Эстрелла вышла вперед.
– А меня зовут Эстрелла, и это тоже не то имя, которое дали мне испанцы.
– А я Селесто.
– А я Вердад.
– Мое имя Анжела! – кобыла нервно покосилась на вороного, потому что тоже помнила его по Первому Острову.
– Нет-нет! Только не с этими пятнами на носу! Тебя звали Уродиной! Феа!
– Больше не зовут, – тихо сказала Анжела.
Эсперо слегка прижал уши к голове.
– В новом мире у нас новые имена. Можешь назвать себя сам.
Вороной жеребец яростно фыркнул.
– Меня зовут Пегас, и так назвал меня мой первый хозяин. Я был назван в честь небесного бога. Я – Пегасус. И мне не нужно другое имя.
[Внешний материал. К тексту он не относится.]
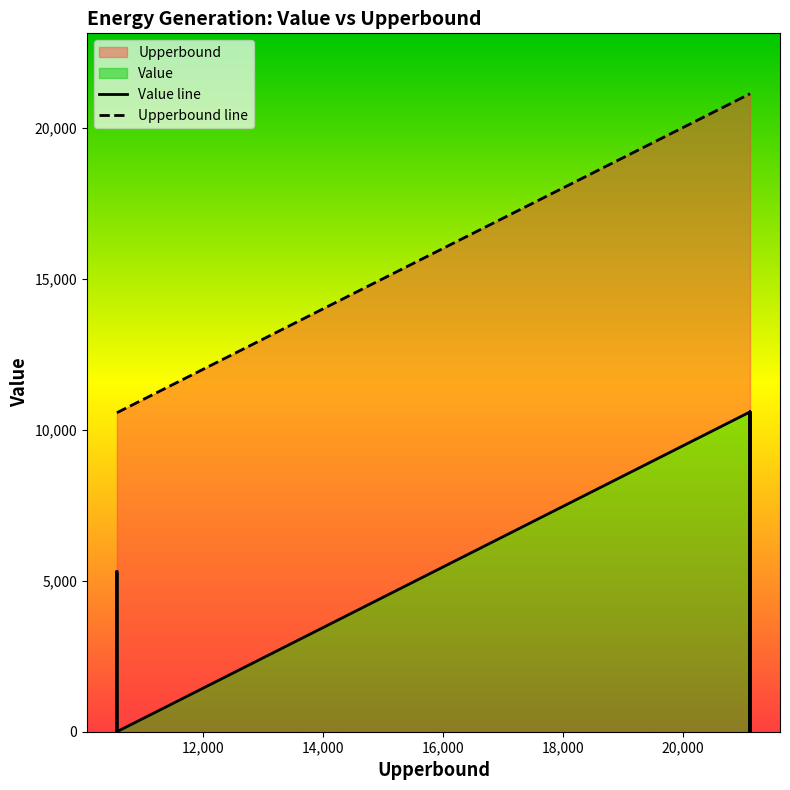

Rank the series by their maximum value, from lowest to highest.

Value, Upperbound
На утреннем небе холодно мерцала одна-единственная звезда.
Аромат сладких трав ударил в ноздри Эстрелле.
– Нам надо идти. Мы отдыхали всю ночь.
– Но у вас нет подков! Что случилось с вашими подковами? – воскликнул Пего.
Грулло хмыкнул:
– Лучше я спрошу: как же тебе удалось сохранить свои?
Белла подала голос:
– Мы потеряли часть подков. Но стараемся идти осторожнее.
– Осторожнее? – изумился Эсперо. – Но здесь нет нужды быть осторожным с подковами. Эта земля не для железа. Вы никогда не сможете почувствовать почву, по которой идете. Не будете чувствовать себя уверенно. Ведь она все время меняется.
Три кобылы робко взглянули на своего вороного. Они выглядели смущенными, потому что понимали, что серый жеребец прав. Напряжение нарастало. Надеясь ослабить его, Эсперо дернул гривой и миролюбиво заметил:
– Что ж, дело ваше. Делайте как хотите.
Пегас яростно фыркнул, словно говоря: «Я всегда делаю, как хочу, старый дурак!»
Эстрелла повернулась и пошла прочь. Пегас удивился еще больше.
– Вас ведет малолетка? Почему она заняла место вожака?
Эстрелла и ухом не повела, но Эсперо остановился и оглянулся на вороного. Объяснять ему что-либо было бесполезно – спесь не позволяла Пегасу смотреть вперед, он всегда будет оглядываться только назад… Как ему объяснить, что кровь Эстреллы и ее зоркое сердце ведут их в будущее? В Новый Мир? Эсперо ограничился лишь долгим взглядом и коротко бросил:
– Она ведет нас. Мы идем за ней. Вы же – идите, куда хотите.
Разумеется, Пегас никуда не ушел. Он присоединился к табуну, а за ним шли две взрослые кобылы и молоденькая лошадка.
Так прошло еще несколько дней. Напряжение не спадало, и лошади чаще всего молчали. Эстрелла чувствовала осуждающий и возмущенный взгляд вороного – словно репьи впивались в шкуру. Но она училась не обращать на это внимания. Иногда она слышала металлический лязг и нотации, которые Пегас читал своим кобылам, веля им идти осторожнее. Эстрелле было жаль их. Они казались забитыми и испуганными, робкими, нерешительными – такое Эстрелла и представить себе не могла.